Award-winning folk singer, songwriter and song collector Sam Lee returns to the Howard Assembly Room on Thursday 19 April, joined by singer and violinist Alice Zawadzki for the first UK show on his Singing with Nightingales tour: a unique, candlelit concert with the elusive birds joining the performance via a live link from a secret forest location.
Late one evening in May 1924, the BBC made its first live wildlife outside broadcast, from the cellist Beatrice Harrison's garden. A nightingale joined in, and listeners were so entranced by this duet that the cello and nightingale concerts were broadcast annually, eagerly awaited by listeners around the globe. In 2014, Sam Lee presented a BBC Radio 4 documentary on the phenomenon, uncovering our relationship with the nightingale through some of the many songs and poems that feature this amazing, now endangered songbird.
Since then, Sam has taken his Singing With Nightingales concerts out to woods across southern England, with stars of the classical, world music and jazz communities joining him to share songs and stories, and to perform along with the birds. Now Sam will bring the outdoors into the concert hall with a live broadcast of the nightingales’ nocturnal courtship song, promising an unforgettable, unique event in the intimate, candlelit Howard Assembly Room.
He will be joined for the concert by Alice Zawadzki, a vocalist, violinist, songwriter and composer whose richly individual music draws upon New Orleans jazz and gospel, her classical training as a violinist, and her explorations of improvisation, poetry, and folk music from diverse traditions. Her distinctive voice can be heard on film and television scores including Disney’s African Cats and Charlie Brooker’s Black Mirror. In 2016 she joined Sam in an improvisation with a nightingale in a Sussex wood, an extraordinary moment that was captured by BBC Radio 3’s Late Junction show.
Alice Zawadzki comments:
Improvising song with two beautiful musicians – Sam Lee, and the nightingale who had graced us that night – was a visceral and profound experience. It was a musical situation that for me, had no precedent or template, and emboldened by the keen open spirits in our company, made for an experience where pretty much anything could happen. I'm so looking forward to coming to Leeds to share this magical experience with a wider audience.
Around their music, Sam and Alice will weave a narrative of song and stories concerning the nightingale's role in folklore, landscape and migration, which has become overshadowed by their current alarming decline in the UK. The birds – small and unremarkable in appearance – winter in Africa, and mate and nest in Europe and the Middle East from April to July.
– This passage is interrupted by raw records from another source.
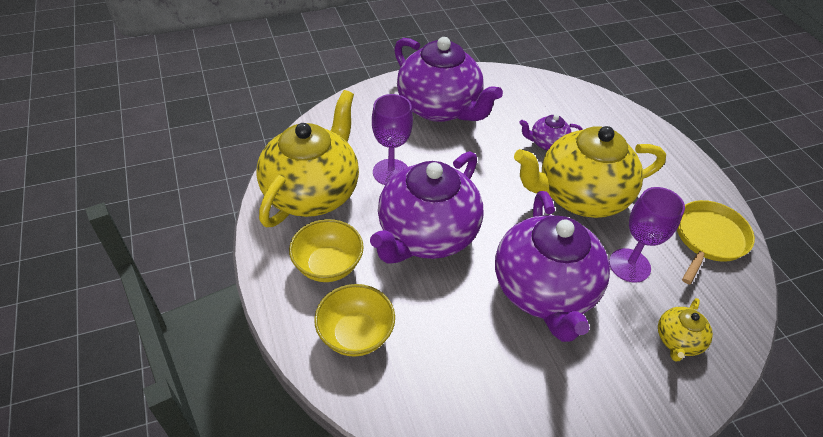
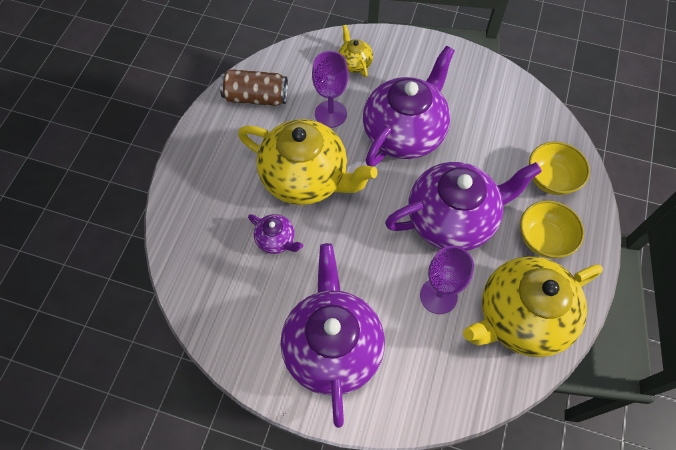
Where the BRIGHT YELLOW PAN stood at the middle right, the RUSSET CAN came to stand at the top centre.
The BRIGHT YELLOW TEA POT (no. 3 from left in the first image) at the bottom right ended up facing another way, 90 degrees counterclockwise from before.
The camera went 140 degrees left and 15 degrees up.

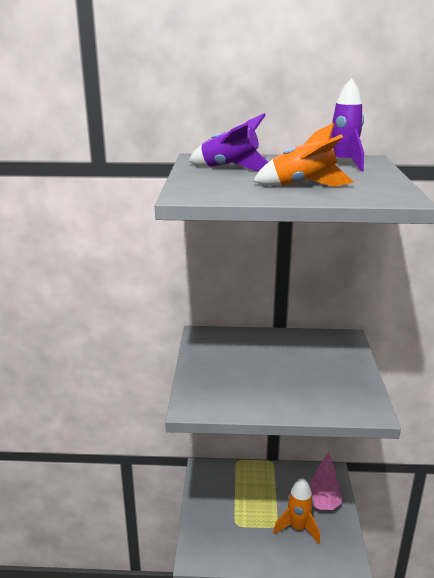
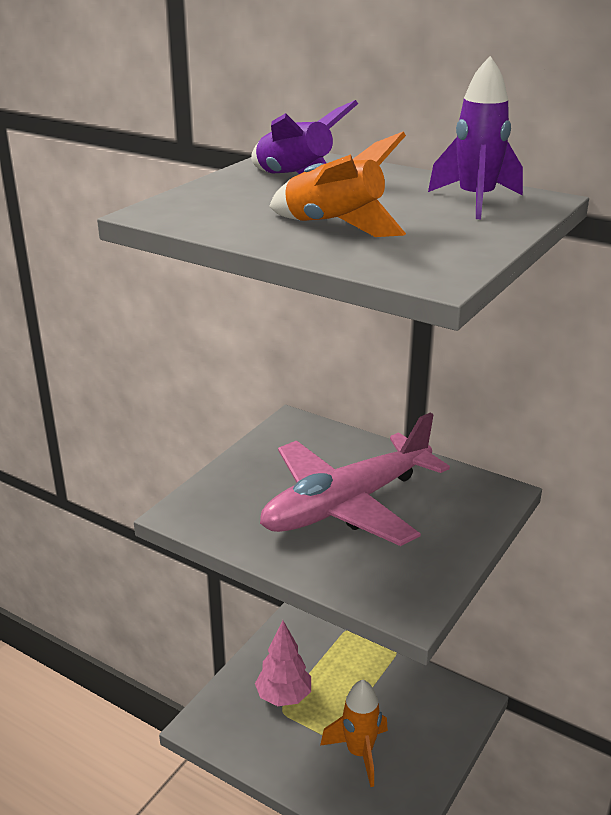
The second view gained the ROSY PLANE at the centre.
The ROSY FIR TREE ended up elsewhere, having gone from the bottom right to the bottom centre.
The camera went 30 degrees right and 5 degrees up.

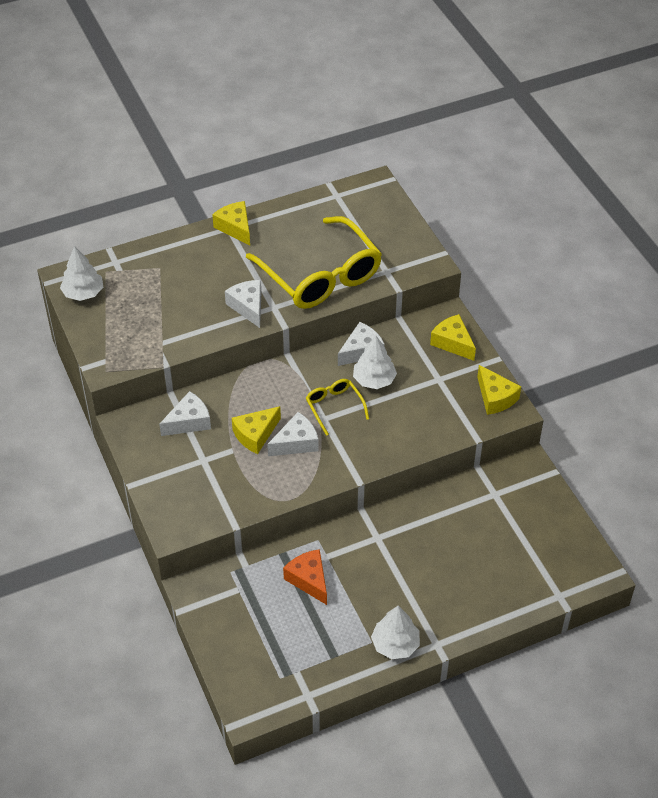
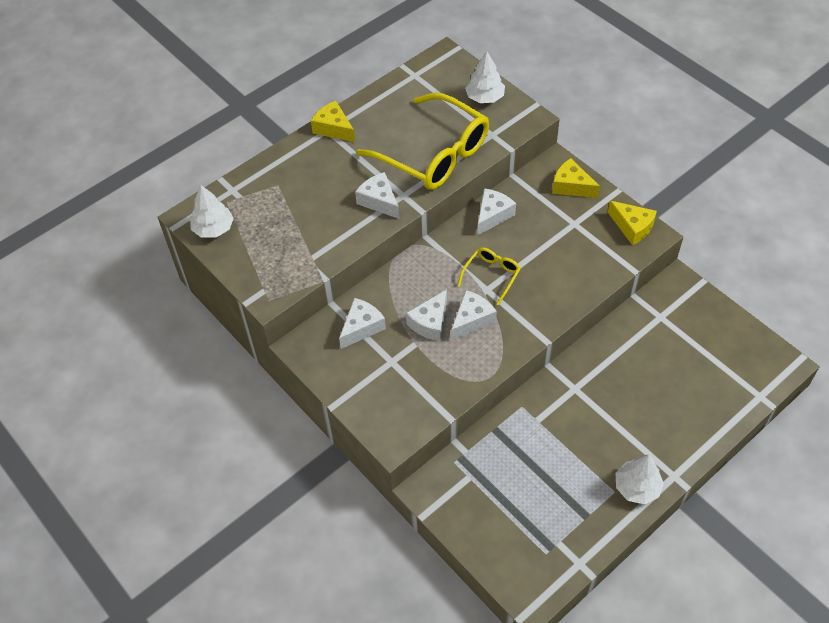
The second view lost the ORANGE CHEESE at the bottom centre.
The SNOW-WHITE FIR TREE (no. 2 from left) ended up elsewhere, having gone from the centre to the top centre.
What was the BRIGHT YELLOW CHEESE (no. 2 from left) at the centre turned into the SNOW-WHITE CHEESE (no. 3 from left) at the centre.
The BRIGHT YELLOW SPECTACLES (no. 2 from left) at the centre ended up facing another way, 75 degrees clockwise from before.
The camera went 15 degrees left and 5 degrees up.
From the works of Homer and Ovid to Beethoven, Liszt, Stravinsky, and Keats’ Ode to the ‘immortal bird’, the nightingale is amongst the most mythologised of creatures, surrounded by a vast accumulation of poems, songs, symbols and fanciful imaginings. To hear why, you need only experience the eerie beauty of its rarely-heard song, which takes in mellow tones, flute-like sequences and a wide array of chatters, rattles and whistles. A typical bird may use 180 different riffs, while a truly accomplished performer will incorporate around 250.
Sam Lee comments:
The nightingale’s song has been captivating hearts and imaginations for thousands of years, but the numbers visiting Britain are rapidly falling. We want to give more people the chance to hear their magical song, and to listen in on a unique collaboration between talented human musicians and one of the finest voices in nature. I am very much looking forward to returning to the Howard Assembly Room with this wonderful opportunity for a new audience to hear it.
Coming to the Howard Assembly Room on Thursday 19 April, Singing With Nightingales is both a tribute to and a continuation of the nightingale’s long, enchanted relationship with humans, and the diminutive creature’s extraordinary influence on art and culture.